Sunday, June 18, 2017

Women claiming their power and supporting other women means supporting themselves


I was knocked out by the advertisement for U Kotex Fitness-brand tampons in today's paper, above. The ad featured a large-sized, African American woman with the slogan, "My period is a symbol of my feminine strength."

First, Kotex gets major props for using a more diversified representative of fitness than the standard white woman with no butt. Even more significantly, they've reclaimed something that has been used against women: their menstrual cycle. Over the last 20 years, as views of women in America have retreated backwards, the menstrual cycle has been portrayed as a weakness. Kotex turns that on its ear and claims it as a strength. And rightly so.

The menstrual cycle represents the capability of women to bring life into the world. This is an underrated superpower - especially for basketball players and other athletes - who often return to competition fairly soon after giving birth.

Perhaps due to social media and the constant quest for "likes," America has become a nation of followers. If there's a popular opinion, people are likely to go with it rather than stick with or hatch their own views. That seems to have influenced WNBA consumption.

San Antonio Stars coach Vickie Johnson made an observation in our interview last week that I have written about before:

“For us when we were growing up, we watched a lot of basketball,” she said. “Now they don’t watch basketball. They don’t watch their own league. You don’t watch the WNBA, but you want to be in the WNBA. It doesn’t make sense to me.”

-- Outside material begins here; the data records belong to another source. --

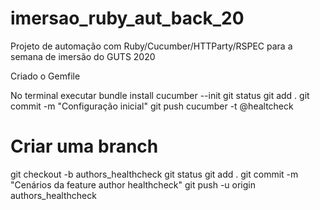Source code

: # imersao_ruby_aut_back_20
Projeto de automação com Ruby/Cucumber/HTTParty/RSPEC para a semana de imersão do GUTS 2020

Criado o Gemfile

No terminal executar
bundle install
cucumber --init
git status
git add .
git commit -m "Configuração inicial"
git push
cucumber -t @healtcheck

# Criar uma branch 
git checkout -b authors_healthcheck
git status
git add .
git commit -m "Cenários da feature author healthcheck"
git push -u origin authors_healthcheck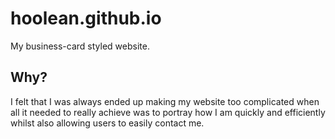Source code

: hoolean.github.io
=================

My business-card styled website.

Why?
----

I felt that I was always ended up making my website too complicated when all it needed to really achieve was to portray how I am quickly and efficiently whilst also allowing users to easily contact me.
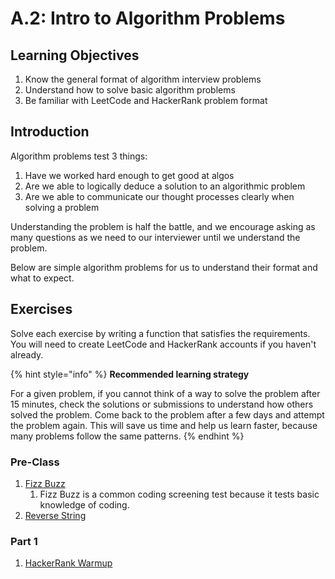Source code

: # A.2: Intro to Algorithm Problems

## Learning Objectives

1. Know the general format of algorithm interview problems
2. Understand how to solve basic algorithm problems
3. Be familiar with LeetCode and HackerRank problem format

## Introduction

Algorithm problems test 3 things:

1. Have we worked hard enough to get good at algos
2. Are we able to logically deduce a solution to an algorithmic problem
3. Are we able to communicate our thought processes clearly when solving a problem

Understanding the problem is half the battle, and we encourage asking as many questions as we need to our interviewer until we understand the problem.

Below are simple algorithm problems for us to understand their format and what to expect.

## Exercises

Solve each exercise by writing a function that satisfies the requirements. You will need to create LeetCode and HackerRank accounts if you haven't already.

{% hint style="info" %}
**Recommended learning strategy**

For a given problem, if you cannot think of a way to solve the problem after 15 minutes, check the solutions or submissions to understand how others solved the problem. Come back to the problem after a few days and attempt the problem again. This will save us time and help us learn faster, because many problems follow the same patterns.
{% endhint %}

### Pre-Class

1. [Fizz Buzz](https://leetcode.com/problems/fizz-buzz/)
   1. Fizz Buzz is a common coding screening test because it tests basic knowledge of coding.
2. [Reverse String](https://leetcode.com/problems/reverse-string/)

### Part 1

1. [HackerRank Warmup](https://www.hackerrank.com/domains/algorithms?filters%5Bsubdomains%5D%5B%5D=warmup)
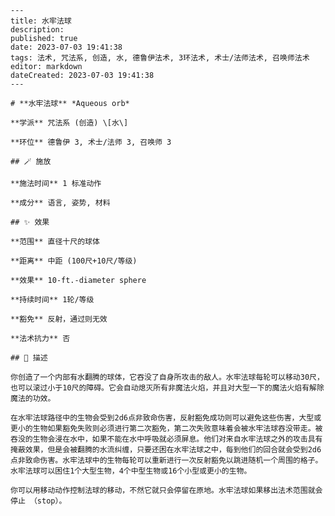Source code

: 
    ---
    title: 水牢法球
    description: 
    published: true
    date: 2023-07-03 19:41:38
    tags: 法术, 咒法系, 创造, 水, 德鲁伊法术, 3环法术, 术士/法师法术, 召唤师法术
    editor: markdown
    dateCreated: 2023-07-03 19:41:38
    ---

    # **水牢法球** *Aqueous orb*

    **学派** 咒法系 (创造) \[水\] 

    **环位** 德鲁伊 3, 术士/法师 3, 召唤师 3

    ## 🪄 施放

    **施法时间** 1 标准动作

    **成分** 语言, 姿势, 材料

    ## ✨ 效果  

    **范围** 直径十尺的球体

    **距离** 中距 (100尺+10尺/等级) 

    **效果** 10-ft.-diameter sphere 

    **持续时间** 1轮/等级 

    **豁免** 反射，通过则无效

    **法术抗力** 否

    ## 📖 描述

    你创造了一个内部有水翻腾的球体，它吞没了自身所攻击的敌人。水牢法球每轮可以移动30尺，也可以滚过小于10尺的障碍。它会自动熄灭所有非魔法火焰，并且对大型一下的魔法火焰有解除魔法的功效。

    在水牢法球路径中的生物会受到2d6点非致命伤害，反射豁免成功则可以避免这些伤害，大型或更小的生物如果豁免失败则必须进行第二次豁免，第二次失败意味着会被水牢法球吞没带走。被吞没的生物会浸在水中，如果不能在水中呼吸就必须屏息。他们对来自水牢法球之外的攻击具有掩蔽效果，但是会被翻腾的水流纠缠，只要还困在水牢法球之中，每到他们的回合就会受到2d6点非致命伤害。水牢法球中的生物每轮可以重新进行一次反射豁免以跳进随机一个周围的格子。水牢法球可以困住1个大型生物，4个中型生物或16个小型或更小的生物。

    你可以用移动动作控制法球的移动，不然它就只会停留在原地。水牢法球如果移出法术范围就会停止 （stop）。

Me neither. But as young men have been allowed to join the NBA sooner, and as play in that league has become more acrobatic and less fundamentals-based, popular opinion has become that NBA play is the way the game should be executed. And it does seem like every young female basketball player has plenty of NBA knowledge but understands very little, if anything, about the WNBA.

The secret is, and always has been, that each person decides their values for themselves. Just because someone says being shy is negative, for example, doesn't mean that you have to think that way. Claim shyness if you're shy. You can only be shamed if you let yourself be shamed.

Women should not feel badly about being women. Differences with men exist: women have different bodies, different ways of processing information and emotions, and different ways of solving problems. But differences don't necessarily equate to one being better than the other; that's merely a value judgement.

Like the recent success of the feature film "Wonder Woman," this Kotex ad gives me hope. Perhaps a better day lies ahead where women will claim their power and strength and support other women, rather than deferring to defeatist viewpoints and impeding their own progress.

Supporting other women means you're supporting yourself.